Aenea me miró con tal intensidad que sentí que sus ojos me entibiaban la piel igual que la potente luz solar.

—¿Cómo estás, Raul?

—Sensacional. Un poco de dolor. Siento que se curan las costillas. Las cicatrices me causan picor. Y tengo la sensación de haber dormido dos semanas de más... pero me siento bien.

Me cogió la mano. Noté que tenía los ojos húmedos.

—Me habría enfadado mucho si te hubieras muerto —dijo al cabo de un instante.

—También yo. —Le estrujé la mano. De repente me puse de pie, soltando la cerveza en el aire y casi echando a volar. Sólo las suelas de velero de mis zapatos me retuvieron—. ¡Recórcholis!

Señalé a lo lejos. Parecía un calamar de un par de metros de largo. Mi experiencia y mi creciente sentido de la perspectiva me decían que no era así.

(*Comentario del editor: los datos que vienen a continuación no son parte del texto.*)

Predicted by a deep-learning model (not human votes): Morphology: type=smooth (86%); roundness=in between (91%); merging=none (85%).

—Un zeplin —dijo Aenea—. Los akerataeli tienen miles trabajando en la biosfera. Permanecen dentro de los bolsones de CO
2
y O
2
.

—No me comerá de nuevo, ¿verdad?

Aenea sonrió.

—Lo dudo. El que te probó ya debe haber corrido la voz.

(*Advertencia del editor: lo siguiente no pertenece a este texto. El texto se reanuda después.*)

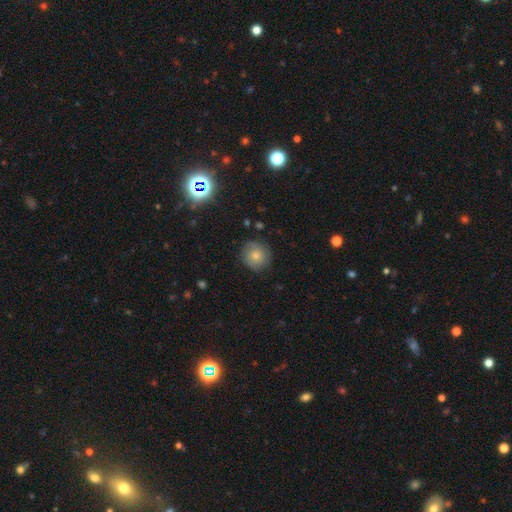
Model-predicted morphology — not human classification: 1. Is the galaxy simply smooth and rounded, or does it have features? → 75% smooth, 15% featured or disk, 10% star or artifact.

Busqué mi cerveza, vi que el bulbo flotaba a cien metros, pensé en ir a buscarlo, me arrepentí y me senté en el banco adhesivo.

Aenea me dio su bulbo.

—Toma. Nunca puedo terminar estas cosas. ¿Alguna otra pregunta?

Tragué cerveza e hice un gesto de indiferencia.

—Bien, parece que por aquí hay una pandilla de gente extinguida, mítica y muerta. ¿Puedes explicarme?